Deux méthodes complémentaires pour bien démarrer le projet
Les deux types d’atelier se déroulent selon un processus similaire. Le contexte et les enjeux du projet sont présentés au début de la séance, ainsi que la méthodologie choisie. Des exemples d’aménagement d’espaces publics au Québec et à l’international sont également présentés à chaque groupe, afin que les participants puissent s’inspirer des meilleures pratiques.
En revanche, les deux ateliers ont une vocation et des objectifs distincts. Le premier pose la question du square idéal à long terme, alors que le second s’intéresse aux usages concrets possibles sur le square à court et moyen termes.
Les mécanismes de réflexion diffèrent également. Le design prospectif incite à la divergence, c’est-à-dire qu’il permet de générer un grand nombre d’idées variées et créatives. Le recours à des concepts projecteurs facilite un détachement des enjeux immédiats du site, pour envisager une transformation plus globale et sur le long cours. Il s’agit de repenser complètement la vocation de l’espace et de proposer une vision innovante pour son futur aménagement.

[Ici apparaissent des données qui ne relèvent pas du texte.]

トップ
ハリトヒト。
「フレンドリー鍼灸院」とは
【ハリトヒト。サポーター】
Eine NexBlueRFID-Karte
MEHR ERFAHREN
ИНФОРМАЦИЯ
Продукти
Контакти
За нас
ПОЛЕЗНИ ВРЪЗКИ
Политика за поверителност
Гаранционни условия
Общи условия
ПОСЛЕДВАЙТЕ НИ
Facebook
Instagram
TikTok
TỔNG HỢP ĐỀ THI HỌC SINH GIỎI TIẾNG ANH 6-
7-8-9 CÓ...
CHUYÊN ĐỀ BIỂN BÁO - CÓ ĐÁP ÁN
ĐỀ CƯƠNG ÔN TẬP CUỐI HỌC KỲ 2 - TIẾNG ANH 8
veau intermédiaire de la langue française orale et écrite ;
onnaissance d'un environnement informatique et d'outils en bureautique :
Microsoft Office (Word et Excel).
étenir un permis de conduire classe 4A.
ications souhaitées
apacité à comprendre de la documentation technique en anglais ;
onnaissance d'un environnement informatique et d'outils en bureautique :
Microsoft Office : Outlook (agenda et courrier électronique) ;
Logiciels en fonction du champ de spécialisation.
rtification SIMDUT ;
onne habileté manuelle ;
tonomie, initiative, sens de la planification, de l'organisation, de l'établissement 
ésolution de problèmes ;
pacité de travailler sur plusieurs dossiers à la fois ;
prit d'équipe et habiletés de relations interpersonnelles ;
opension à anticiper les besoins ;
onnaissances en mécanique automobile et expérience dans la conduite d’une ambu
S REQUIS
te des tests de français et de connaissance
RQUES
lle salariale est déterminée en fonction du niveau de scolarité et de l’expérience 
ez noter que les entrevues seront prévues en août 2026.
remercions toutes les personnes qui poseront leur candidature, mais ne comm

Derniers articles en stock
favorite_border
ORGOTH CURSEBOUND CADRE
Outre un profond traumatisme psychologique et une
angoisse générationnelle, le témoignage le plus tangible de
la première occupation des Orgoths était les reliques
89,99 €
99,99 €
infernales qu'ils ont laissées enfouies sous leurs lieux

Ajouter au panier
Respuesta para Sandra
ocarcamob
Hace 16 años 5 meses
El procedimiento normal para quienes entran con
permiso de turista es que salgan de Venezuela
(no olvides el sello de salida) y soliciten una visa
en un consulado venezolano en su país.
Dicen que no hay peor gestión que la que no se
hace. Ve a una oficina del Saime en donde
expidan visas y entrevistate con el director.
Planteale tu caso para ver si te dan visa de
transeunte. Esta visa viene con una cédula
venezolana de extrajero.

Au contraire, la méthodologie mise en place par Project For Public Spaces concourt à la convergence. L’étape de caractérisation de l’espace, collective et in situ, donne à tous des connaissances communes et facilite l’expression d’un diagnostic partagé. Le but n’est pas de bouleverser l’existant, mais bien d’en analyser le potentiel pour l’améliorer. On part de ce qui est en place et on le transforme de manière concrète, afin d’encourager de nouveaux usages. Cette démarche vise des changements dans des délais plus restreints et dans un format facile à mettre en place. Elle propose une solution très fortement ancrée dans la réalité du contexte, à la fois bâti, social et commercial, dans une démarche qui met explicitement l’accent sur les liens entre le public et le privé.
L’appréhension de l’espace qui soutient cette méthode est très concrète : l’espace public est traité dans sa matérialité, de façade à façade, avec un grand souci des détails et des marges du lieu. À l’opposé, le design prospectif s’intéresse beaucoup au symbolisme de l’espace, à sa portée conceptuelle et au rôle que celui-ci peut jouer dans les représentations collectives. Il établit une vision, alors que le « placemaking » promet la mise en place d’actions concrètes.
Loin de s’opposer, ces deux méthodologies sont complémentaires puisqu’elles apportent une réflexion de qualité différente et n’interviennent pas au même moment dans le processus de planification participative. Séquentiellement, elles ont permis de construire une vision partagée par un grand nombre de parties prenantes, point de départ pour une discussion plus pragmatique et opérationnelle sur les actions à prioriser.
Pour assurer le succès d’un processus participatif intégrant des ateliers inspirés de ces méthodes, le rôle des experts est essentiel. En effet, l’expert joue le rôle de médiateur et de facilitateur, encourageant, selon la démarche choisie, l’esprit de divergence ou de convergence des participants. C’est de lui également que dépend l’intégration des contenus produits dans la conception du projet.
Ce processus, qui précise les besoins, les objectifs et les critères pour l’aménagement des futurs espaces publics permet de donner d’emblée la direction à suivre vers la réalisation du bon projet.
Dans le cadre de la conception du square Phillips et de la place du Frère-André, ces exercices ont alimenté la définition d’un cahier des charges de la Ville, afin d’orienter le travail des professionnels dans une commande claire et précise, sur le plan de la mobilité, de la mise en valeur de l’identité et du patrimoine, du dynamisme culturel et commercial, de la convivialité et de l’environnement.